Per the director’s own description, “A Separation” was a detective story of sorts, devised in such a manner as to frustrate the viewer’s sense of conventional heroism and villainy, as well as to illuminate a particular sphere of contempo Iranian society. Although it lacks its predecessor’s laserlike cultural specificity, “The Past” boasts a similar whodunit element, particularly evident in the ways the characters withhold secrets and information, perpetuating misunderstandings in the name of shielding each other from pain. Still, at least one of the mysteries here, involving Samir’s relationship with his estranged, comatose wife, is distractingly over-contrived.

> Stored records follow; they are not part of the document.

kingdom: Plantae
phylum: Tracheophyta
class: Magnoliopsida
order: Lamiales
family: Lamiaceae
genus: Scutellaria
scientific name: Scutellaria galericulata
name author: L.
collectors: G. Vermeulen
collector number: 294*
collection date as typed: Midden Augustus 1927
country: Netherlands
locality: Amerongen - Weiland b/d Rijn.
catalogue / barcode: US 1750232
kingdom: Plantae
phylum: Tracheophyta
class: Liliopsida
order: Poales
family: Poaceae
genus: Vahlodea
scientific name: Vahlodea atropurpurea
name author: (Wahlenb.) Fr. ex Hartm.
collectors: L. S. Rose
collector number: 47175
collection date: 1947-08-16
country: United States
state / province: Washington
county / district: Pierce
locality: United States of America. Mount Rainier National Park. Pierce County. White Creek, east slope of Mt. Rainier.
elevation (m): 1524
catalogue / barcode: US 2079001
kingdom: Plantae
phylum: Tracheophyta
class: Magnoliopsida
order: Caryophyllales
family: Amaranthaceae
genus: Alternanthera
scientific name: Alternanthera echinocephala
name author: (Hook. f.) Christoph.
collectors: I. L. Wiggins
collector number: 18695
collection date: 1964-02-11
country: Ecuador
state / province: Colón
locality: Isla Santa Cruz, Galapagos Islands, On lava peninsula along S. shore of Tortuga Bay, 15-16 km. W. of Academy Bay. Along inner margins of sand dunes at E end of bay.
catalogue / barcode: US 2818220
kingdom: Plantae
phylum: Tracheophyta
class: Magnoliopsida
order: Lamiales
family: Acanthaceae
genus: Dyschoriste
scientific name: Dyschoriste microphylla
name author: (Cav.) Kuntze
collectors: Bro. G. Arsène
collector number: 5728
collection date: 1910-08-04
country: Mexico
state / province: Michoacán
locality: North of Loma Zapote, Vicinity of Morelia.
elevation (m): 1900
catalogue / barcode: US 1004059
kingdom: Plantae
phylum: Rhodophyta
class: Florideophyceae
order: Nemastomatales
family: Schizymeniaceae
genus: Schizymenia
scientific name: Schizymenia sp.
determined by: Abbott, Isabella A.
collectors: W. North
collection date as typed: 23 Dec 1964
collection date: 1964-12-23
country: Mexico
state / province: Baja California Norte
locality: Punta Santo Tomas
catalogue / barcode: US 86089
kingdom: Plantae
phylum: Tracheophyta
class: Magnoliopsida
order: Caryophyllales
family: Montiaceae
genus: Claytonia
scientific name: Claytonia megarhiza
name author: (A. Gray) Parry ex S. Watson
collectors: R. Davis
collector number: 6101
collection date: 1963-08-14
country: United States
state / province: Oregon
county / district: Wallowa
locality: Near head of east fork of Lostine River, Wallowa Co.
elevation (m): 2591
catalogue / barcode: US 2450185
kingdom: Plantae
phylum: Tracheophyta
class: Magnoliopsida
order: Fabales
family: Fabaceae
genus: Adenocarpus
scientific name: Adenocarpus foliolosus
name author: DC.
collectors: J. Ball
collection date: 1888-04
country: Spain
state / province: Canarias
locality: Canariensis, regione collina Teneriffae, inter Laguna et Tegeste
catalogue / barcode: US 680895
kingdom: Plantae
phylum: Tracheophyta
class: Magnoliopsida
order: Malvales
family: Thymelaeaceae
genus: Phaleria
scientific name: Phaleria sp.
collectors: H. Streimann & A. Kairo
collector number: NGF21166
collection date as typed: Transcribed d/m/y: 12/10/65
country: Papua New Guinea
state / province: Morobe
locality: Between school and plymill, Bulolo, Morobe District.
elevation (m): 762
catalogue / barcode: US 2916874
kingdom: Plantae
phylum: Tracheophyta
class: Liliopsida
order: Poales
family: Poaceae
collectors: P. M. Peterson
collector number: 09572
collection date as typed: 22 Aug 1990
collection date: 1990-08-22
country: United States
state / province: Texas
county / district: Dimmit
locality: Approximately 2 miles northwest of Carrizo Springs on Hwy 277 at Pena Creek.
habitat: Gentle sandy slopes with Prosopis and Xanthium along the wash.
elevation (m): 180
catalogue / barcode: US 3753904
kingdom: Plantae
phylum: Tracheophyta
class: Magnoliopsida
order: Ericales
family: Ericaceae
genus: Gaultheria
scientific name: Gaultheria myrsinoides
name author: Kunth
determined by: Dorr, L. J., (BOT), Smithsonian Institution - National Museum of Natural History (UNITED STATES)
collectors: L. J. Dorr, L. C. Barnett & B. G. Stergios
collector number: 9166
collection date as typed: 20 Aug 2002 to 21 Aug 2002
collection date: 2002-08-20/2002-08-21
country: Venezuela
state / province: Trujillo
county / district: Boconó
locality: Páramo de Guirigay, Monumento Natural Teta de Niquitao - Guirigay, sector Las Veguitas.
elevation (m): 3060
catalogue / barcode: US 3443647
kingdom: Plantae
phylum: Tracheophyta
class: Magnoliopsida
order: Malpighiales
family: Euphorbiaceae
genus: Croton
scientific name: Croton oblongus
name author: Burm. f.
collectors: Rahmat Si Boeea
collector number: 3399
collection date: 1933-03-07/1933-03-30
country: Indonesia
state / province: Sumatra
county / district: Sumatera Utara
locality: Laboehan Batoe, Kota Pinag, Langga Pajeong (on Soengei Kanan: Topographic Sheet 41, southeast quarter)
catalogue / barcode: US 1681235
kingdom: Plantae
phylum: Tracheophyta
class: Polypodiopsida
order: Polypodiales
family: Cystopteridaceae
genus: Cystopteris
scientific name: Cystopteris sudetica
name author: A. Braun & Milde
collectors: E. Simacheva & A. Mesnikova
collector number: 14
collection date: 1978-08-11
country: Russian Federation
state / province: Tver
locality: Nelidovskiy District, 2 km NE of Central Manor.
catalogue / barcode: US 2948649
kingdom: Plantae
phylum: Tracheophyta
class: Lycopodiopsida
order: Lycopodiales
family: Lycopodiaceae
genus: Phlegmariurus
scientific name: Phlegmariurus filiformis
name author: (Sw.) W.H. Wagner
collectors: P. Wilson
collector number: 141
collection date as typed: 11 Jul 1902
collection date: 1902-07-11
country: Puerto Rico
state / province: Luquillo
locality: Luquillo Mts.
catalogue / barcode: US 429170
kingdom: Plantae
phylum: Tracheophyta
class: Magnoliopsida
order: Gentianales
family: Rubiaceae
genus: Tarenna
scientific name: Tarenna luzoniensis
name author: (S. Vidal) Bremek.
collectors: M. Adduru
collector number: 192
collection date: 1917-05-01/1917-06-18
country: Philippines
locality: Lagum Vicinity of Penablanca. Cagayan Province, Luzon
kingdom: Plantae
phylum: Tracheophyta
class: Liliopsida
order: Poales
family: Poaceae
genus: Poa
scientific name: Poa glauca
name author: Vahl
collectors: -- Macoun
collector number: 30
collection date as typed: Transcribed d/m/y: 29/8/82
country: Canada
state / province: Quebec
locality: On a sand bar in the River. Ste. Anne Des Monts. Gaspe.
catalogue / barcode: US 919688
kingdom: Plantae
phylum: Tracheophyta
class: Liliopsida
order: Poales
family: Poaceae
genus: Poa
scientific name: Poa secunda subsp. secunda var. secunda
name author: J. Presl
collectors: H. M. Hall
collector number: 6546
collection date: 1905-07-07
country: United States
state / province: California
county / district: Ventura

But even when the script’s underlying machinery reveals itself, the actors remain unimpeachably authentic, the crucial test of which is the fact that every character will probably annoy you at some point. In a performance of bristling intelligence and verbal acuity that may surprise audiences who know only her silent turn from “The Artist,” Bejo embodies a particular brand of hotheaded, hopelessly romantic Gallic femininity without tilting into cliche. Mosaffa is remarkable as a well-intentioned outsider with a melancholy streak, hinting at a history of depression that factors into the story at various points. Rahim emerges later in the proceedings but becomes a prominent and sympathetic figure, in perfect keeping with Farhadi’s highly democratic methods.

The director retains his enormous sensitivity to the feelings and attitudes of emotionally vulnerable children, as well as to the caliber of the actors hired to play them. Burlet, who played a young Edith Piaf in 2007′s “La Vie en rose,” is a revelation as Lucie, providing a quietly reproachful answer to her mother’s shrill bursts of temper. Aguis, too, has heartrending moments as a boy whose awareness of his broken family situation has made him unusually hostile toward authority.

Farhadi’s unobtrusive mise-en-scene is entirely in service of story and character here. Avoiding any remotely touristic views of one of the world’s most beautiful cities, d.p. Mahmoud Kalari (“A Separation”) finds a lovely lighting scheme for the slightly disheveled, peeling-paint interiors the characters inhabit, while Evgueni and Youli Galperine’s score is used, wisely and sparingly, to bookend the action.